Introduction: the Two Fundamental Problems of Inference
When trying to estimate the effect of a program on an outcome, we face two very important and difficult problems: the Fundamental Problem of Causal Inference (FPCI) and the Fundamental Problem of Statistical Inference (FPSI).
In its most basic form, the FPCI states that our causal parameter of interest (\(TT\), short for Treatment on the Treated, that we will define shortly) is fundamentally unobservable, even when the sample size is infinite. The main reason for that is that one component of \(TT\), the outcome of the treated had they not received the program, remains unobservable. We call this outcome a counterfactual outcome. The FPCI is a very dispiriting result, and is actually the basis for all of the statistical methods of causal inference. All of these methods try to find ways to estimate the counterfactual by using observable quantities that hopefully approximate it as well as possible. Most people, including us but also policymakers, generally rely on intuitive quantities in order to generate the counterfactual (the individuals without the program or the individuals before the program was implemented). Unfortunately, these approximations are generally very crude, and the resulting estimators of \(TT\) are generally biased, sometimes severely.

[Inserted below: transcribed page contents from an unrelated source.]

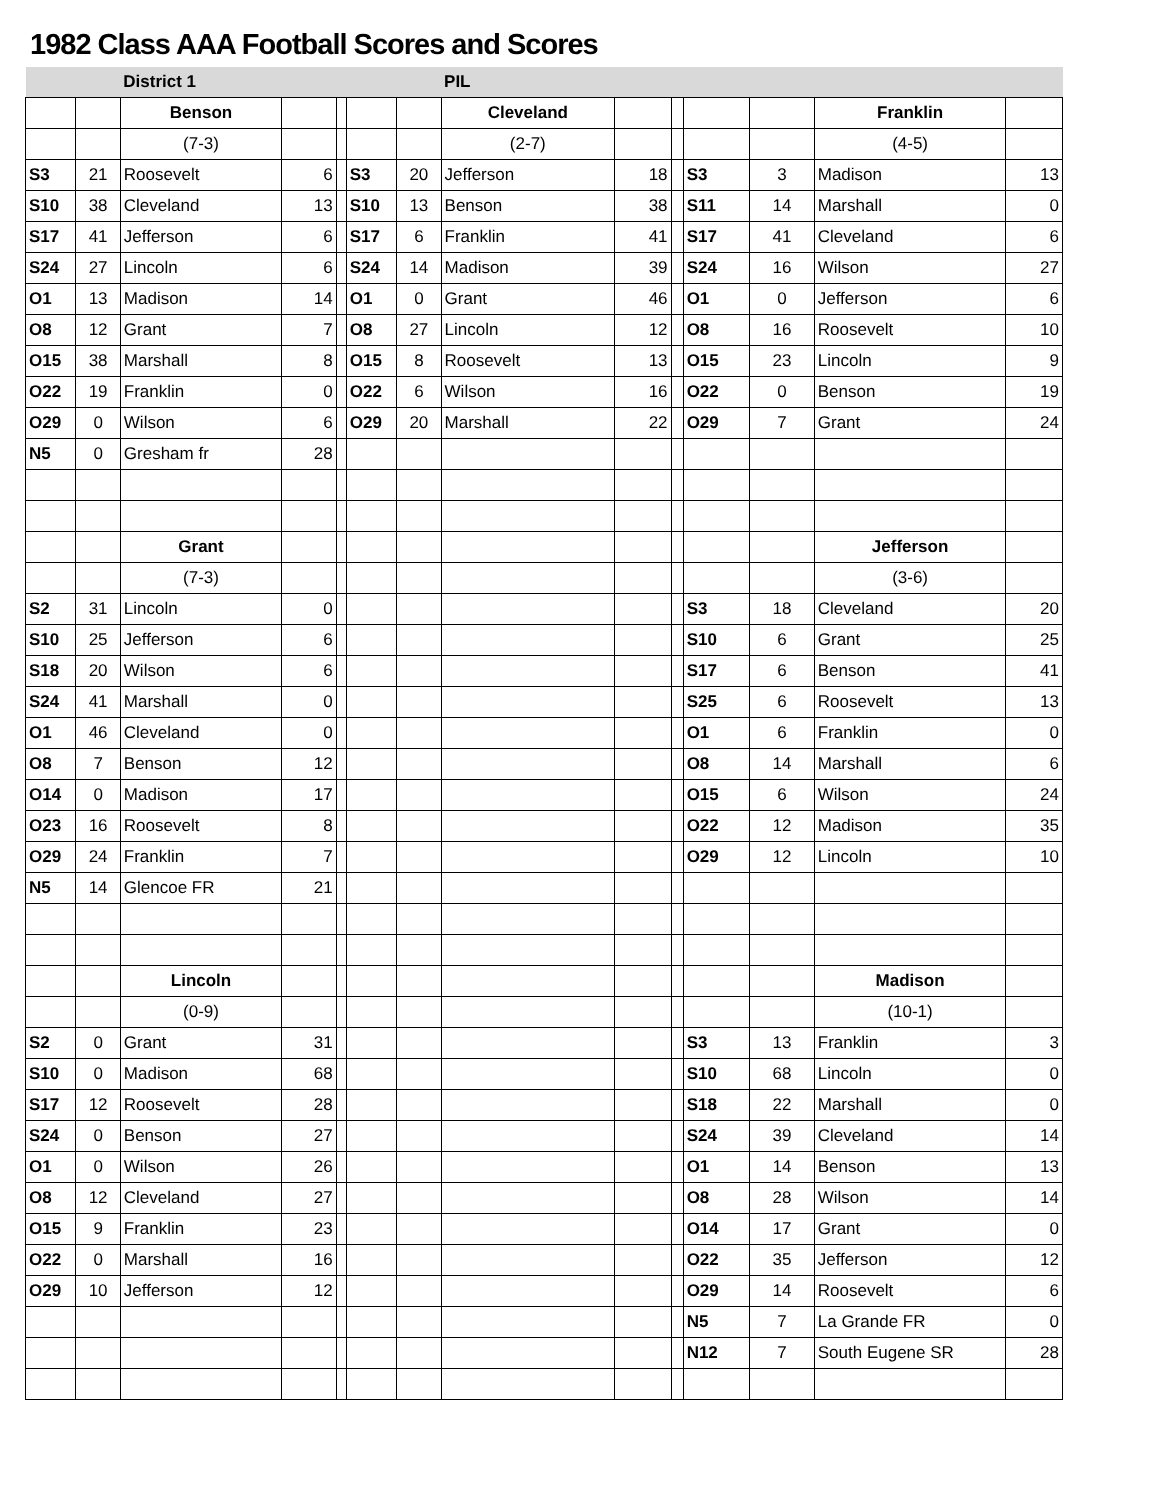1982 Class AAA Football Scores and Scores
| | | District 1 | | | | | PIL | | | | | | |
| | | Benson | | | | | Cleveland | | | | | Franklin | |
| | | (7-3) | | | | | (2-7) | | | | | (4-5) | |
| S3 | 21 | Roosevelt | 6 | | S3 | 20 | Jefferson | 18 | | S3 | 3 | Madison | 13 |
| S10 | 38 | Cleveland | 13 | | S10 | 13 | Benson | 38 | | S11 | 14 | Marshall | 0 |
| S17 | 41 | Jefferson | 6 | | S17 | 6 | Franklin | 41 | | S17 | 41 | Cleveland | 6 |
| S24 | 27 | Lincoln | 6 | | S24 | 14 | Madison | 39 | | S24 | 16 | Wilson | 27 |
| O1 | 13 | Madison | 14 | | O1 | 0 | Grant | 46 | | O1 | 0 | Jefferson | 6 |
| O8 | 12 | Grant | 7 | | O8 | 27 | Lincoln | 12 | | O8 | 16 | Roosevelt | 10 |
| O15 | 38 | Marshall | 8 | | O15 | 8 | Roosevelt | 13 | | O15 | 23 | Lincoln | 9 |
| O22 | 19 | Franklin | 0 | | O22 | 6 | Wilson | 16 | | O22 | 0 | Benson | 19 |
| O29 | 0 | Wilson | 6 | | O29 | 20 | Marshall | 22 | | O29 | 7 | Grant | 24 |
| N5 | 0 | Gresham fr | 28 | | | | | | | | | | |
| | | Grant | | | | | | | | | | Jefferson | |
| | | (7-3) | | | | | | | | | | (3-6) | |
| S2 | 31 | Lincoln | 0 | | | | | | | S3 | 18 | Cleveland | 20 |
| S10 | 25 | Jefferson | 6 | | | | | | | S10 | 6 | Grant | 25 |
| S18 | 20 | Wilson | 6 | | | | | | | S17 | 6 | Benson | 41 |
| S24 | 41 | Marshall | 0 | | | | | | | S25 | 6 | Roosevelt | 13 |
| O1 | 46 | Cleveland | 0 | | | | | | | O1 | 6 | Franklin | 0 |
| O8 | 7 | Benson | 12 | | | | | | | O8 | 14 | Marshall | 6 |
| O14 | 0 | Madison | 17 | | | | | | | O15 | 6 | Wilson | 24 |
| O23 | 16 | Roosevelt | 8 | | | | | | | O22 | 12 | Madison | 35 |
| O29 | 24 | Franklin | 7 | | | | | | | O29 | 12 | Lincoln | 10 |
| N5 | 14 | Glencoe FR | 21 | | | | | | | | | | |
| | | Lincoln | | | | | | | | | | Madison | |
| | | (0-9) | | | | | | | | | | (10-1) | |
| S2 | 0 | Grant | 31 | | | | | | | S3 | 13 | Franklin | 3 |
| S10 | 0 | Madison | 68 | | | | | | | S10 | 68 | Lincoln | 0 |
| S17 | 12 | Roosevelt | 28 | | | | | | | S18 | 22 | Marshall | 0 |
| S24 | 0 | Benson | 27 | | | | | | | S24 | 39 | Cleveland | 14 |
| O1 | 0 | Wilson | 26 | | | | | | | O1 | 14 | Benson | 13 |
| O8 | 12 | Cleveland | 27 | | | | | | | O8 | 28 | Wilson | 14 |
| O15 | 9 | Franklin | 23 | | | | | | | O14 | 17 | Grant | 0 |
| O22 | 0 | Marshall | 16 | | | | | | | O22 | 35 | Jefferson | 12 |
| O29 | 10 | Jefferson | 12 | | | | | | | O29 | 14 | Roosevelt | 6 |
| | | | | | | | | | | N5 | 7 | La Grande FR | 0 |
| | | | | | | | | | | N12 | 7 | South Eugene SR | 28 |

The Fundamental Problem of Statistical Inference (FPSI) states that, even if we have an estimator \(E\) that identifies \(TT\) in the population, we cannot observe \(E\) because we only have access to a finite sample of the population. The only thing that we can form from the sample is a sample equivalent \(\hat{E}\) to the population quantity \(E\), and \(\hat{E}\neq E\). Why is \(\hat{E}\neq E\)? Because a finite sample is never perfectly representative of the population. What can we do to deal with the FPSI? I am going to argue that there are mainly two things that we might want to do: estimating the extent of sampling noise and decreasing sampling noise.